Looking forward to seeing the results. I never rebuilt one so I wouldn't even know where to start. I got a recommendation to mess with the rear diff in my Felony... I am not sure I want to mess with it though
 
What were the different measurements inside the diff cup? I mean if we are being pedantic :ROFLMAO:
2 out of 3 of the cups that came with my V4 had a 0.15mm difference across one way compared to the other. In those cases the parts also had significant variance so I was able to counter most of it with the way I grouped the parts. Once assembled I check the internal gap between the pairs of spider gears is the same (or as close as I can get it). I then dry fit the output gear and make sure it sits evenly and has no rocking.

(I brought the new diff to let me have it setup with a different weight oil - the original diffs are still going strong, although I think the input pinions will need swapping out soon as they are showing signs of wear)
 
Looking forward to seeing the results.
I swapped the new diff into the car (trying some thicker oil), I swapped the entire housing so as to maintain all the related shimming.

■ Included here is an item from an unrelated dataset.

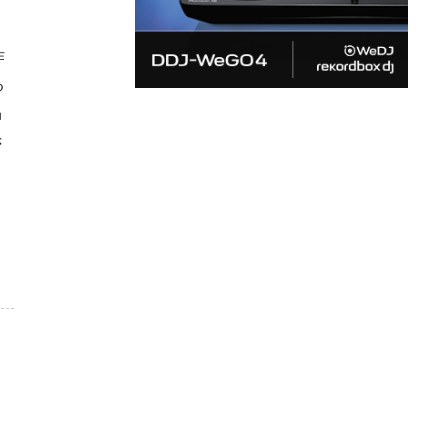
作
る
品
き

So I thought I'd take the opportunity to inspect the one I took out. I pretty happy with the results after running about 30packs/6S/punch-6 for a mix of jumping, bashing, high speed grass running. There is no detectable wear on of the diff gears, the only sign of use is some polishing on the cross axles and shims and the pin behind the output gear on the crown gear side was broken into 3 pieces :( This bit is annoying as it maintains a need for more regular inspections so I need to look into options for stronger, but not brittle, pins
Even the input pinion that I thought was getting worn when looking end on in the car is actually fairly negligible when cleaned up and compared directly to the new one. (The V5 input pinion is a bit different, it is darker, seems harder and has more visible signs of being cut rather than cast, this has been highlighted elsewhere as a good upgrade for V4 owners as the part ARA311054 is compatible, V4 and 5 both use the same crown gear )

Old parts on the left , parts from new unused diff on the right. The left includes the additional CoreRC 0.2mm shims I use.